Results, Summaries, and Transformations
The Text Mining Results dialog box contains numerous options for summarizing the frequency counts of different words and terms. You can also combine terms or phrases (to count them as a single term or phrase), or clear only some of the terms in the analyses.
Options are available for reviewing word/term frequencies or document frequencies, as well as transformations of those frequencies better suited for subsequent analyses (e.g., inverse document frequencies). The Results dialog box also contains options for performing singular value decomposition on the documents-by-terms frequency matrix (or transformations of frequencies) to extract dominant "dimensions" into which terms and documents can be mapped (see also latent semantic indexing).
The scores and coefficients for the extracted dimensions can also be saved for subsequent processing of new documents to map those documents into the same space. Because of the integrated architecture of the Statistica system, all results spreadsheets can be used as input data for subsequent analyses or graphs.
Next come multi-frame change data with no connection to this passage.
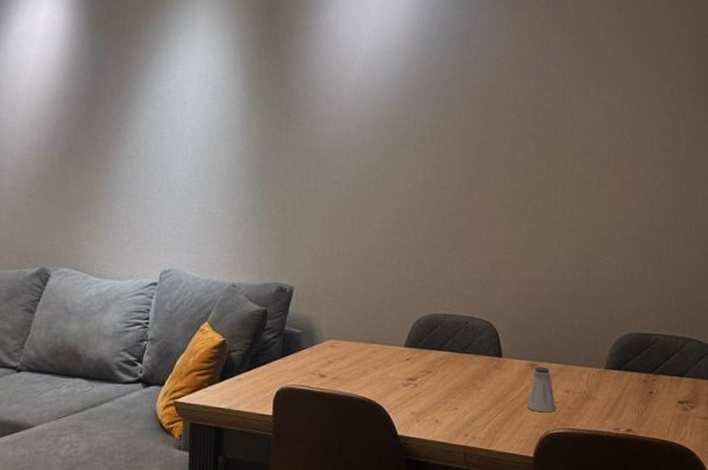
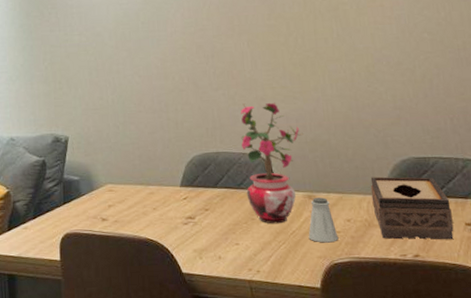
potted plant: none [470,266,532,391] -> present [240,102,303,224]
tissue box: none [592,349,667,417] -> present [370,176,454,240]

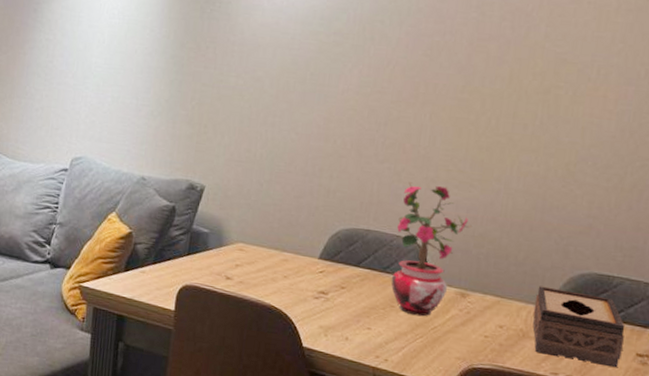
saltshaker: present [308,197,339,243] -> none [450,296,485,346]

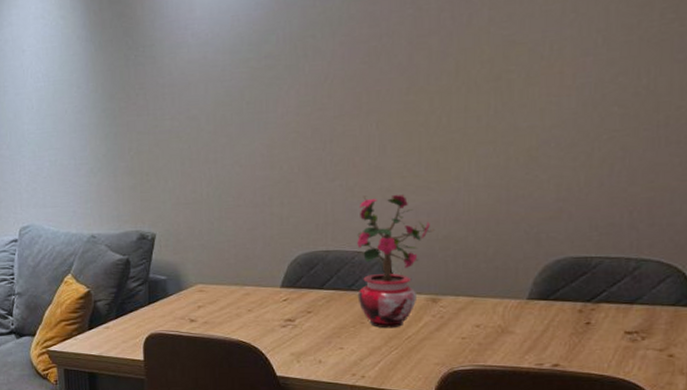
tissue box: present [533,286,625,368] -> none [510,278,610,349]

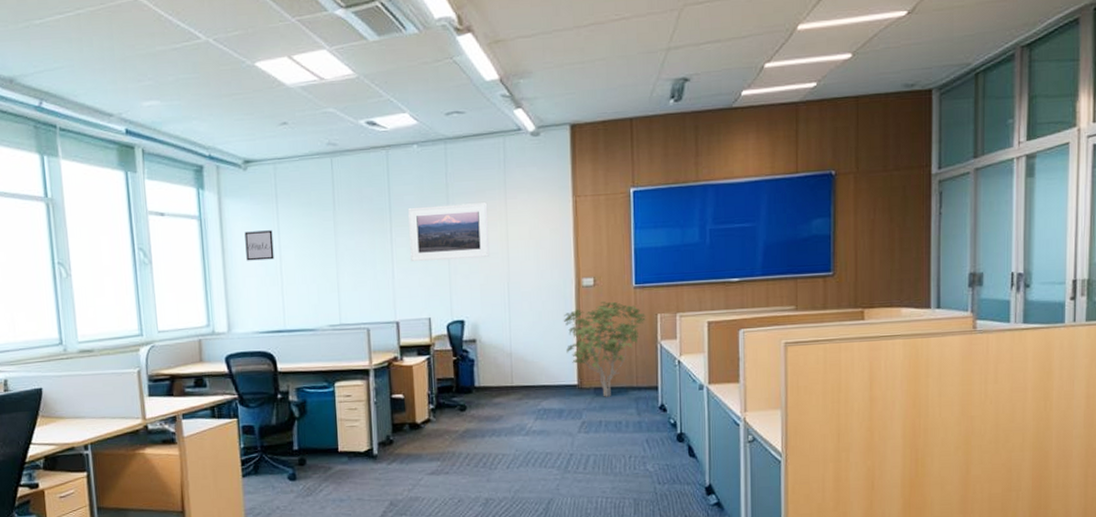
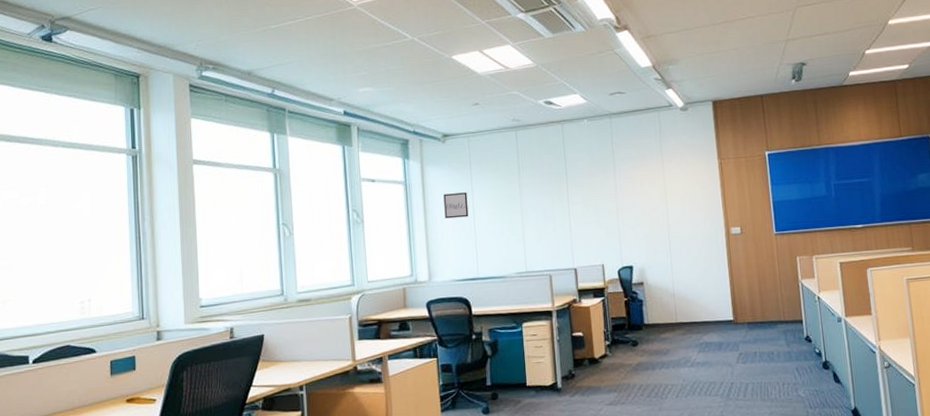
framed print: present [408,202,490,261] -> none [581,166,652,216]
shrub: present [563,300,646,397] -> none [717,246,787,331]

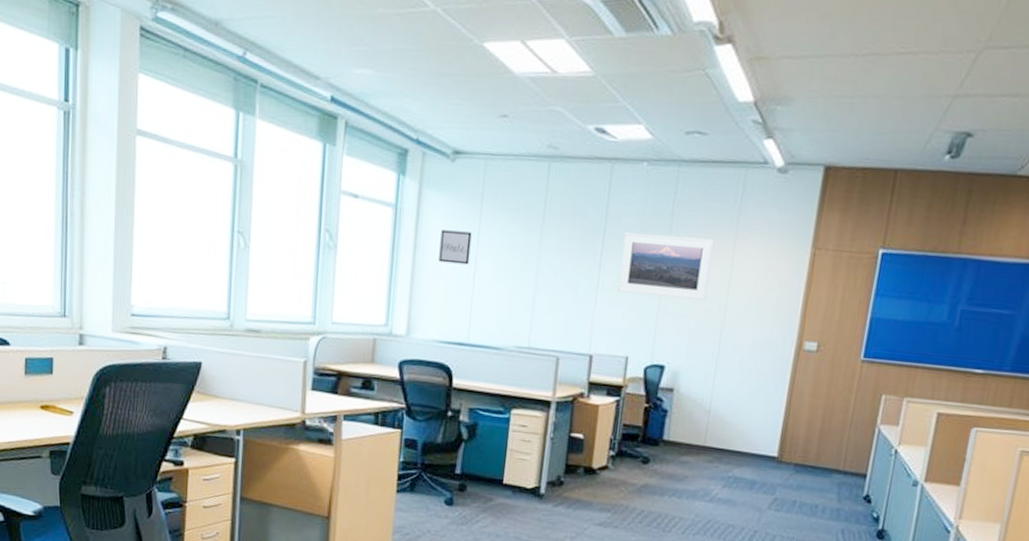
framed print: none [581,166,652,216] -> present [618,232,715,301]

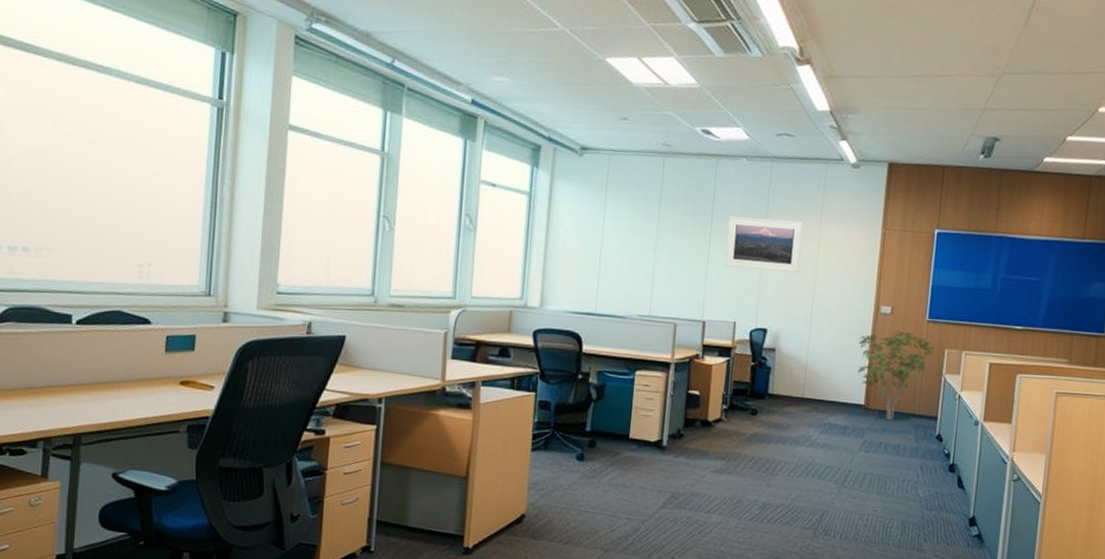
wall art: present [438,229,472,265] -> none [569,214,598,245]
shrub: none [772,370,869,477] -> present [858,329,934,421]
Hence, it is easy to apply any of the large number of analytic algorithms available in Statistica to the results reported by the Text Mining and Document Retrieval module, for example, to apply cluster analysis methods or any of the methods for predictive data mining to include textual information in those projects.
There are also options available to write the results computed by the program out to existing input files or external databases, e.g., to score new text available in an external database and, thus, be able to, for example, compute predicted values based on a previously trained model.